The spiritual path is quite similar in that as we develop our character and experiences change. We must understand that the spiritual path is a journey not a destination. Each moment of everyday we have the opportunity to learn new things about ourselves. We are constantly changing just as the rest of the Universe is. All seekers have periods of great forward advancement, which are followed by stagnant, and regression phases. This is the natural order of progress.

No matter how spiritually mature person we become; we will have moments in which we revert into immature states of mind. Psalm 71 begins with gratitude for the shelter of God’s wings. Being in the grasp of worldly challenges and changes can be painful. But God is with us from our birth, for it is Spirit that has given us life (it was you who took me from my mothers womb). We do not have to plan or do anything to be born, it happens. We are guided and protected by God all the days of our lives. When we connect with that truth there is no reason for us to be anything but grateful.

When we as faithful ones find ourselves facing challenges, we are often isolated because they are “in the world but not of the world.” We must remember that we are out of the ordinary (portent) to many, but that does not matter because God is our refuge. When we start to find ourselves slipping it is critical to focus on the good in our life (praise) and our oneness with God (glory).

The spiritually mature person can experience the dark night of the soul. These are times in which our faith is severely tested. We struggle with having thoughts of limitation and separateness from God, which challenge our faith (they say, “Pursue and seize that person whom God has forsaken). We can maintain contact with the Presence by asking for Spirit’s assistance in battling these thoughts (accusers). And affirm God’s presence in our lives (my mouth will tell of your righteous acts). We can focus on the blessings that God has provided, so many that we cannot comprehend (though their number is past my knowledge). When all else fails, we can shift our attention back to God by giving thanks for all of the good that has been in our lives in our life.

We can take lessons on how to act and what to believe from the early days of our faith (from my youth you have taught me). For when we are young we do not think about arthritis and senility. Children do not worry where the next meal is coming from or how the bills are going to be paid. The faith of the young is pure. We long for the devotion of our youth, and ask that we not lose that understanding of God (do not forsake me). We should not fail to recognize that although it does not have the same youthful exuberance, spiritual maturity brings a deeper faith. It is not something that wanes over time. It is, however, different, and our zealousness may not seem as fervent as it had been. What we lack in outward dynamism, we can more than make up for in steadfastness and conviction.

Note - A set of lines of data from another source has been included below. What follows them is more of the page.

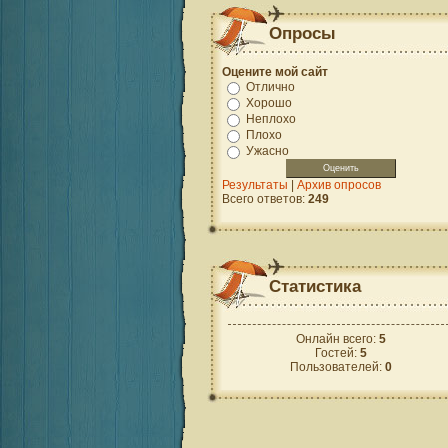
Опросы
Оцените мой сайт
Отлично
Хорошо
Неплохо
Плохо
Ужасно
Результаты
|
Архив опросов
Всего ответов:
249
Статистика
Онлайн всего:
5
Гостей:
5
Пользователей:
0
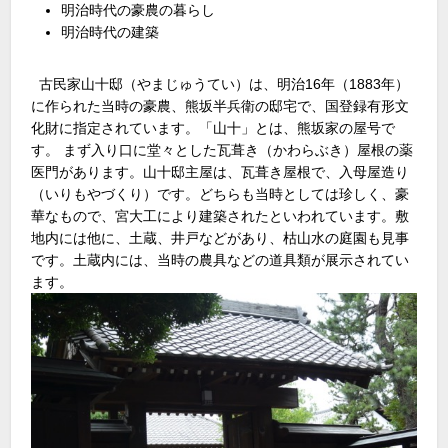
明治時代の豪農の暮らし
明治時代の建築
古民家山十邸（やまじゅうてい）は、明治16年（1883年）
に作られた当時の豪農、熊坂半兵衛の邸宅で、国登録有形文
化財に指定されています。「山十」とは、熊坂家の屋号で
す。 まず入り口に堂々とした瓦葺き（かわらぶき）屋根の薬
医門があります。山十邸主屋は、瓦葺き屋根で、入母屋造り
（いりもやづくり）です。どちらも当時としては珍しく、豪
華なもので、宮大工により建築されたといわれています。敷
地内には他に、土蔵、井戸などがあり、枯山水の庭園も見事
です。土蔵内には、当時の農具などの道具類が展示されてい
ます。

We can and will be brought up from the depths of worldly consciousness (earth), to the extent we are willing to repent (change our thinking). Finally the light will break (you increase my honor and comfort me once again). While it seems that these dark night experiences are designed to destroy our faith, in truth their purpose is to fortify and strengthen our commitment to our path and take us deeper in our relationship to God. The spiritual path is filled with ups and downs that we all must navigate. As we progress the lessons become more difficult but the rewards of success are infinitely greater.